The campaign was based on a study with a partnered research firm, GlobalWebIndex. The study revealed that 80% of women in the US between the ages of 25 and 55 view themselves as their own worst critic. The marketing campaign featured interviews with women talking about their experiences with self-doubt.
The campaign was a huge success for the company, speaking to real problems that their customers faced every day. Appealing to customers’ emotions helped them to build empathy and shift the perception of their company among their target demographic. This campaign is proof that data-backed campaigns can have a substantial effect.
Example #7: Olay and #killerskin
Olay is one of the world’s biggest skincare brands, and for the 2019 Super Bowl they had decided to debut with a massive new campaign.
To maximize their chances of success, the team working on the new campaign looked at data from various sources to learn more about their audience’s interests outside of skincare.
This is pretty unusual considering Olay is a skincare brand. It later turned out to be a pretty smart move.
By looking at Google and Youtube data to see what their audience searched for and what videos they preferred to watch, the team found two areas of interest that stood out from the rest:
- Horror movies
This led to Olay creating the #killerskin campaign, which became a massive success for the brand and generating tens of millions of views and a huge uptick in search interest.

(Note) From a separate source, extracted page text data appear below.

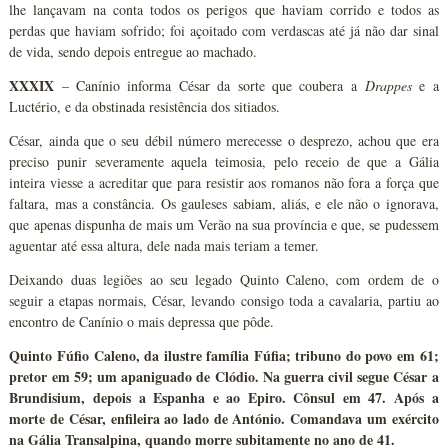
lhe lançavam na conta todos os perigos que haviam corrido e todos as
perdas que haviam sofrido; foi açoitado com verdascas até já não dar sinal
de vida, sendo depois entregue ao machado.
XXXIX
– Canínio informa César da sorte que coubera a
Drappes
e a
Luctério, e da obstinada resistência dos sitiados.
César, ainda que o seu débil número merecesse o desprezo, achou que era
preciso punir severamente aquela teimosia, pelo receio de que a Gália
inteira viesse a acreditar que para resistir aos romanos não fora a força que
faltara, mas a constância. Os gauleses sabiam, aliás, e ele não o ignorava,
que apenas dispunha de mais um Verão na sua província e que, se pudessem
aguentar até essa altura, dele nada mais teriam a temer.
Deixando duas legiões ao seu legado Quinto Caleno, com ordem de o
seguir a etapas normais, César, levando consigo toda a cavalaria, partiu ao
encontro de Canínio o mais depressa que pôde.
Quinto Fúfio Caleno, da ilustre família Fúfia; tribuno do povo em 61;
pretor em 59; um apaniguado de Clódio. Na guerra civil segue César a
Brundisium, depois a Espanha e ao Epiro. Cônsul em 47. Após a
morte de César, enfileira ao lado de António. Comandava um exército
na Gália Transalpina, quando morre subitamente no ano de 41.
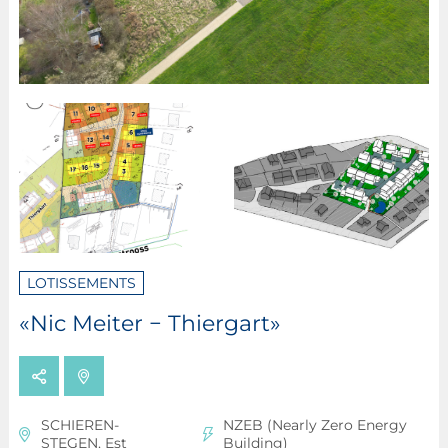
LOTISSEMENTS
«Nic Meiter − Thiergart»
SCHIEREN-
NZEB (Nearly Zero Energy
STEGEN, Est
Building)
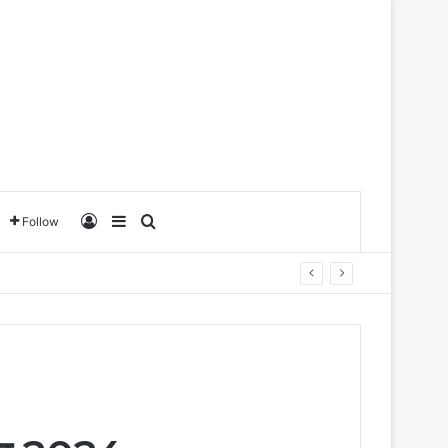
Log In
Sidebar
Search for
Follow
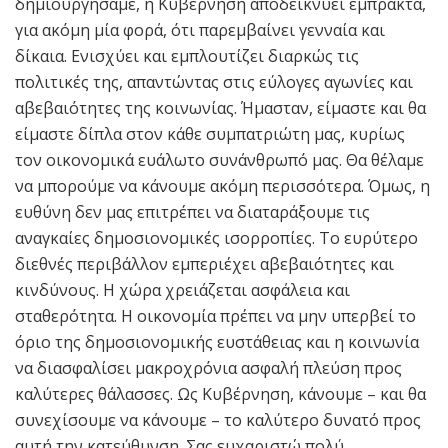
δημιουργήσαμε, η Κυβέρνηση αποδεικνύει έμπρακτα,
για ακόμη μία φορά, ότι παρεμβαίνει γενναία και
δίκαια. Ενισχύει και εμπλουτίζει διαρκώς τις
πολιτικές της, απαντώντας στις εύλογες αγωνίες και
αβεβαιότητες της κοινωνίας. Ήμασταν, είμαστε και θα
είμαστε δίπλα στον κάθε συμπατριώτη μας, κυρίως
τον οικονομικά ευάλωτο συνάνθρωπό μας. Θα θέλαμε
να μπορούμε να κάνουμε ακόμη περισσότερα. Όμως, η
ευθύνη δεν μας επιτρέπει να διαταράξουμε τις
αναγκαίες δημοσιονομικές ισορροπίες. Το ευρύτερο
διεθνές περιβάλλον εμπεριέχει αβεβαιότητες και
κινδύνους. Η χώρα χρειάζεται ασφάλεια και
σταθερότητα. Η οικονομία πρέπει να μην υπερβεί το
όριο της δημοσιονομικής ευστάθειας και η κοινωνία
να διασφαλίσει μακροχρόνια ασφαλή πλεύση προς
καλύτερες θάλασσες. Ως Κυβέρνηση, κάνουμε – και θα
συνεχίσουμε να κάνουμε – το καλύτερο δυνατό προς
αυτή την κατεύθυνση. Σας ευχαριστώ πολύ.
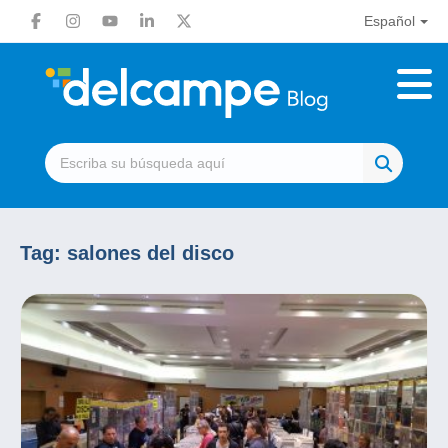
Español
Tag:
salones del disco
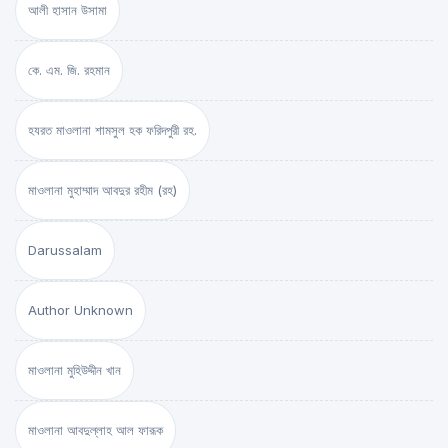
আলী হাসান উসামা
কে. এম. জি. রহমান
হযরত মাওলানা শামসুল হক ফরিদপুরী রহ.
মাওলানা মুহাম্মাদ আবদুর রহীম (রহ)
Darussalam
Author Unknown
মাওলানা মুহিউদ্দীন খান
মাওলানা আবদুল্লাহ আল ফারূক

Example #8: How Abreva reaches teenagers with celebrities and makeup
Abreva wanted to reach a younger audience with their cold-sore medication. Traditionally, Abreva advertises to audiences over 35-years and older through TV. Eventually they discovered that most people get their first cold-sore as teenagers – an insight that made them rethink their marketing strategy moving forward.

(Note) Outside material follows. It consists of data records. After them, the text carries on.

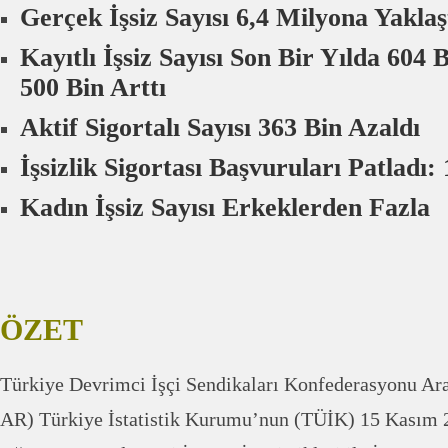
Gerçek İşsiz Sayısı 6,4 Milyona Yaklaş
Kayıtlı İşsiz Sayısı Son Bir Yılda 604 
500 Bin Arttı
Aktif Sigortalı Sayısı 363 Bin Azaldı
İşsizlik Sigortası Başvuruları Patladı:
Kadın İşsiz Sayısı Erkeklerden Fazla
ÖZET
Türkiye Devrimci İşçi Sendikaları Konfederasyonu Ar
AR) Türkiye İstatistik Kurumu’nun (TÜİK) 15 Kasım 2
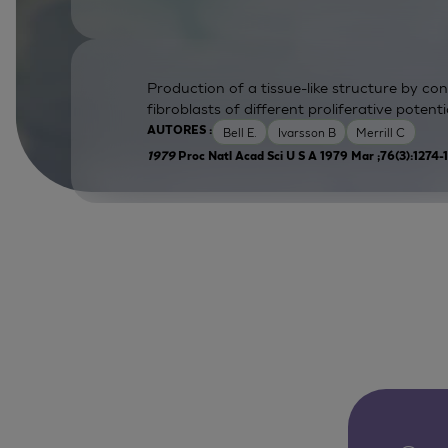
Production of a tissue-like structure by co
fibroblasts of different proliferative potentia
Bell E.
Ivarsson B
Merrill C
AUTORES :
1979
Proc Natl Acad Sci U S A 1979 Mar ;76(3):1274-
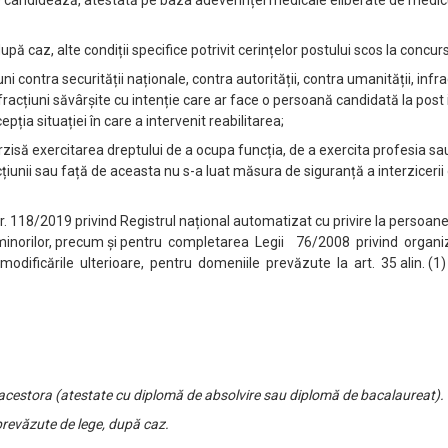
e candidează, atestată pe baza adeverinței medicale eliberate de medicu
după caz, alte condiții specifice potrivit cerințelor postului scos la concurs
i contra securității naționale, contra autorității, contra umanității, infr
i, infracțiuni săvârșite cu intenție care ar face o persoană candidată la pos
ția situației în care a intervenit reabilitarea;
isă exercitarea dreptului de a ocupa funcția, de a exercita profesia sa
țiunii sau față de aceasta nu s-a luat măsura de siguranță a interzicerii 
ea nr. 118/2019 privind Registrul național automatizat cu privire la perso
 minorilor, precum și pentru completarea Legii 76/2008 privind organi
odificările ulterioare, pentru domeniile prevăzute la art. 35 alin. (1) li
a acestora (atestate cu diplomă de absolvire sau diplomă de bacalaureat).
prevăzute de lege, după caz.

The marketing team at Abreva knew that teenagers watch less TV than the audience they’re used to advertise to. So, they decided to focus on YouTube.

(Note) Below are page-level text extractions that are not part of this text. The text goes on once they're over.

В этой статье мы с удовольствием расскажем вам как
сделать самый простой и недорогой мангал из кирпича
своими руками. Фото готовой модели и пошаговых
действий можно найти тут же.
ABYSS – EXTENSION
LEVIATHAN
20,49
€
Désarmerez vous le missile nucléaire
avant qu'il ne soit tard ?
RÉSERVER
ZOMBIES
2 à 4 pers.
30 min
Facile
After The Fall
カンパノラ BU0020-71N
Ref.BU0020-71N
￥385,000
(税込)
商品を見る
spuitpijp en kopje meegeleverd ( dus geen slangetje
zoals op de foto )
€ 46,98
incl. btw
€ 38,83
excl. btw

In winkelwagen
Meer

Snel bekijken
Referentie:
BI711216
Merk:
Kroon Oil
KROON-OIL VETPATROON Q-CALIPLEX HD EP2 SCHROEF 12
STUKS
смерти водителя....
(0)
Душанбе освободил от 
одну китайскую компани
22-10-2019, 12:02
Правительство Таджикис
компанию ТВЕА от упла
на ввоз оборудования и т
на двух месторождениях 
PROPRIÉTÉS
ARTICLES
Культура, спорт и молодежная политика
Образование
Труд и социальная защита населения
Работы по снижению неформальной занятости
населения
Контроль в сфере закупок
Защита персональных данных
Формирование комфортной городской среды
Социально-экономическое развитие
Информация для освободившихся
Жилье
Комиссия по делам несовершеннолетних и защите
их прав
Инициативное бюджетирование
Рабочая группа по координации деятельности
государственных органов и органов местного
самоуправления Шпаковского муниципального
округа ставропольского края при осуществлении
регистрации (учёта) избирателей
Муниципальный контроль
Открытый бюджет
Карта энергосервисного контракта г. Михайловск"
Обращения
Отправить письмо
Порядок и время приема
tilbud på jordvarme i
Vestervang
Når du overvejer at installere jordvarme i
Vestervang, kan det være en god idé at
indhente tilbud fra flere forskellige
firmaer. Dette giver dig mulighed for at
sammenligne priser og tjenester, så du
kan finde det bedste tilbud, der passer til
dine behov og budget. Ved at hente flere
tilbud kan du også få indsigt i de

Knowing that cold-sores are an uncomfortable topic for teenagers, they knew they had to create videos that connected with their audience’s interests.
Abreva’s marketing team leveraged machine learning to identify and reach their target audiences. They then created 119 versions of one base ad, customizing the copy to match what a YouTube viewer was watching.
Teenagers watching celebrity gossip saw this ad:
And someone about to watch a makeup tutorial might instead have seen this:
But what about the results?
In the end, the campaign drove a 41% lift in overall ad recall and a 342% lift in search interest among its target audience across Google and YouTube.
One could say Abreva hit a real home-run with their data-driven marketing strategy.
Summary: Data-Driven Marketing and Creativity
Data-driven marketing won’t change your business overnight on its own. It has to be used in conjunction with the right technology and powerful, creative campaigns that connect your data to real-world issues that connect with your audience. The data-driven marketing examples in this article might help to get the gears turning and give you some ideas for harnessing the data that you collect and using it to influence your next marketing campaign.